ACTIVITY :: Every line of the data that contains the string "נזקים" must be copied.

RECORD EXCERPTS ::
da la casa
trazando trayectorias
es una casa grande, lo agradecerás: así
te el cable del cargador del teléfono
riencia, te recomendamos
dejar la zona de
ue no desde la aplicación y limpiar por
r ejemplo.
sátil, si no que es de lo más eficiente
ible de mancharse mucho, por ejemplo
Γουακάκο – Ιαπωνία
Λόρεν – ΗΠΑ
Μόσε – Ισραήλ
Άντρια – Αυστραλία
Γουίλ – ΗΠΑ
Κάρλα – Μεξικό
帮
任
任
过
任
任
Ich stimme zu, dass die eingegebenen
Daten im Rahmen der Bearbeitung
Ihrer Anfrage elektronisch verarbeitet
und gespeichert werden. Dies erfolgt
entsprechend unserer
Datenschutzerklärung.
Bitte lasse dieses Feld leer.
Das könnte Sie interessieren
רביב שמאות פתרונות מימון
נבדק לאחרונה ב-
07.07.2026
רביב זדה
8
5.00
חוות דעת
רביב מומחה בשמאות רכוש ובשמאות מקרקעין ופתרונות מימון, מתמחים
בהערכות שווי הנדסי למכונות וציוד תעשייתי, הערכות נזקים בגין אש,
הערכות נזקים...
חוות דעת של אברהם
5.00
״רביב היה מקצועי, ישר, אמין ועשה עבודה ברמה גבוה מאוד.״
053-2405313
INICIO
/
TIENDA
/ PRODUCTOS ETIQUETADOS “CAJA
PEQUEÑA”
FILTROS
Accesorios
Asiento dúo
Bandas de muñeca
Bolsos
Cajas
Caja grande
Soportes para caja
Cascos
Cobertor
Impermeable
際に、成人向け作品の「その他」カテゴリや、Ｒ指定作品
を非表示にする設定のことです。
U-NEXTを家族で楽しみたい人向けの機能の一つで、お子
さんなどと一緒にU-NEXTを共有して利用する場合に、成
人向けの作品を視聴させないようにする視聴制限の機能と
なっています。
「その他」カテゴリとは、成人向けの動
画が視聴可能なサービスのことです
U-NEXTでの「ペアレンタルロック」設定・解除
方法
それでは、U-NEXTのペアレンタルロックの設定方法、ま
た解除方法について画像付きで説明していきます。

ANSWER BELOW ::
בהערכות שווי הנדסי למכונות וציוד תעשייתי, הערכות נזקים בגין אש,
הערכות נזקים...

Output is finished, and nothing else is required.